Ketua DPRD Malut Kuntu Daud menyatakan, Plh Sekda tak punya dasar menyurat ke Mendagri terkait penetapan Penjabat Bupati. Pasalnya, kewenangan seorang Plh bersifat terbatas.

“Harus diingat, jabatan Gubernur itu perwakilan Pemerintah Pusat di daerah. Kenapa hanya seorang Plh saja harus membuat gaduh soal penetapan Penjabat Bupati Haltim?” ujar Kuntu, Jumat (9/10).

Politikus PDI Perjuangan itu menyatakan, kemungkinan besar ada ketakutan dalam diri Plh Sekda Haltim Ricky Chairul Richfat apabila usulan Gubernur disetujui Mendagri. Ia pun mempertanyakan alasan Ricky menyurat ke Mendagri Tito Karnavian.

Kuntu bilang, surat Plh Sekda yang ditujukan kepada Mendagri itu cacat hukum. Sebab kewenangan tersebut seharusnya ada di tangan Gubernur, bukan seorang Plh.
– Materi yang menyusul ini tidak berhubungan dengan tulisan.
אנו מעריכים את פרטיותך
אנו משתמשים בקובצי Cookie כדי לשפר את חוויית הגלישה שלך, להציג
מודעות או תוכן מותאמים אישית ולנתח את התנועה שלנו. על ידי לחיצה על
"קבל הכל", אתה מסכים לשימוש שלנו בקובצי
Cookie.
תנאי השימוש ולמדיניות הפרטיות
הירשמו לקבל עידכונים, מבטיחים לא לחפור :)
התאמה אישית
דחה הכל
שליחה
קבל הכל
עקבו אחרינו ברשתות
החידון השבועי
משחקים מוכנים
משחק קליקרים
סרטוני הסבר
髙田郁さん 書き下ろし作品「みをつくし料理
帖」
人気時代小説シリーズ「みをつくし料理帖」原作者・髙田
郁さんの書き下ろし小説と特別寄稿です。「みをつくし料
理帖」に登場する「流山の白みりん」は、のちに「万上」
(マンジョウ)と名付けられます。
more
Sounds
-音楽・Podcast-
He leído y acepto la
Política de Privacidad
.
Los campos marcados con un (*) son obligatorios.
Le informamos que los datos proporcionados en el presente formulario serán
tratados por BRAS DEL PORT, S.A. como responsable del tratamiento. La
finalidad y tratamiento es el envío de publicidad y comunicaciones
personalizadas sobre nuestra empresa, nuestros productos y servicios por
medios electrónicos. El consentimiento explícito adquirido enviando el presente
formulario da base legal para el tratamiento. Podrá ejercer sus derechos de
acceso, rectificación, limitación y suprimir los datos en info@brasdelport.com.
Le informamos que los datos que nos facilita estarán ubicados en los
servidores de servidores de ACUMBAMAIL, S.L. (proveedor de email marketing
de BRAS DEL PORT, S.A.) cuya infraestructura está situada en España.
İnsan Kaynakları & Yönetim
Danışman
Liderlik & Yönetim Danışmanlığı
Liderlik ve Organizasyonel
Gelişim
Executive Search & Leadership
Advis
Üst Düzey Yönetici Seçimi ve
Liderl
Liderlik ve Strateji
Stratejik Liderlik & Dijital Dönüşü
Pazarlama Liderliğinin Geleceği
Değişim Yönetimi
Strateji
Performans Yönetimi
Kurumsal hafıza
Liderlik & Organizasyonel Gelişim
“Kalupun Kemendagri merespons surat dari Plh Sekda, buat apa ada Gubernur sebagai perwakilan Pemerintah Pusat di daerah? Kalau seperti ini terjadi, bisa diduga Plh Sekda juga terlibat politik praktis dengan sengaja menghambat jalanya roda pemerintahan Haltim yang kurang lebih satu bulan ini mengalami kekosongan,” tegasnya.

Kuntu pun meminta Kemendagri segera menetapkan Penjabat Bupati Haltim sesuai usulan Gubernur Malut. Dengan begitu roda pemerintahan di Haltim dapat berjalan maksimal.

“Sangat disayangkan, pembahasan Anggaran Pendapatan Belanja Daerah Perubahan tahun 2020 juga belum dibahas, padahal saat ini sudah harusnya masuk pembahasan APBD Induk tahun 2021. Kemendagri jangan terhasut dengan isu-isu liar yang sengaja dimainkan yang berakibat pada buntunya roda pemerintahan yang mengorbankan banyak orang,” tandasnya.